At Kansas, and in most college settings for that matter, scorers have to be opportunistic. Offenses are methodical and offer minimal individual freedom. The ball moves from Point A to Point B to point C, and if C isn't available the ball moves to D.
Check out this Kansas possession in which nine passes are made in 18 seconds—and all five guys touch the ball:
With Naadir Tharpe running the show, returning forward Perry Ellis poised for a breakout year and fellow elite prospects Wayne Selden and Joel Embiid in the lineup, there's going to be an awful lot of sharing going on in Kansas' offense.
Also, given the shorter arc and less demand for double teams, the spacing in college isn't as open as it will be in the pros. Wiggins won't have much room to operate as a scorer this season, which could ultimately restrict him from blowing up on a routine basis.

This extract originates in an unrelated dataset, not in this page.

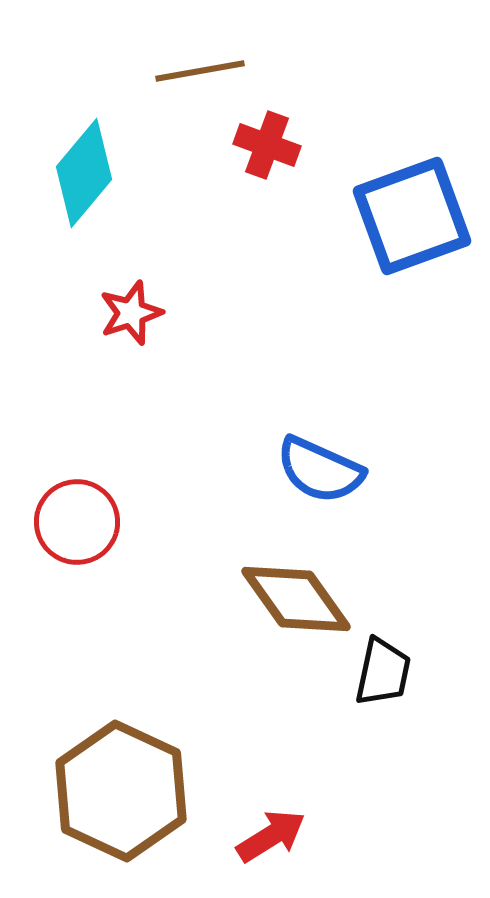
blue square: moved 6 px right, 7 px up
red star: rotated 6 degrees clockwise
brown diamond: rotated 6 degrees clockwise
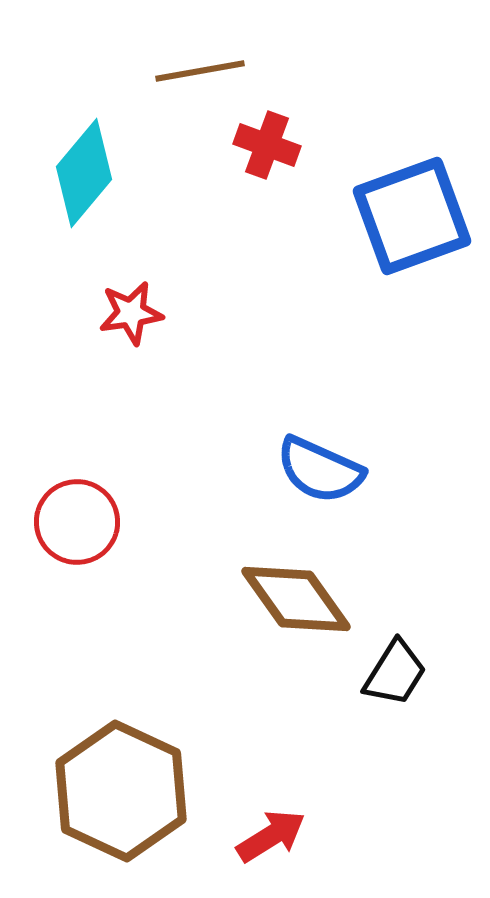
red star: rotated 10 degrees clockwise
black trapezoid: moved 12 px right, 1 px down; rotated 20 degrees clockwise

He's going to have to evolve into an opportunistic scorer—one who must take advantage of the opportunities that find him, as opposed to creating them himself on demand. And it's likely a lot of those scoring opportunities will come on the perimeter.
If Wiggins' outside stroke isn't posing a consistent threat, he could end struggling against teams who slow the game down or crowd the mid-range.
Again, this isn't to say Wiggins isn't the top prospect in the country, because he is. His performance this year will have no effect on his future outlook or ceiling. But don't expect him to shatter any college records. He's not as polished as Kevin Durant was in his one-and-done year when he dropped 25 a game for Texas.
For what it's worth, I'd take Wiggins No. 1 in the draft tomorrow without any hesitation. And with just as much confidence, I'd pick Marcus Smart for National Player of the Year.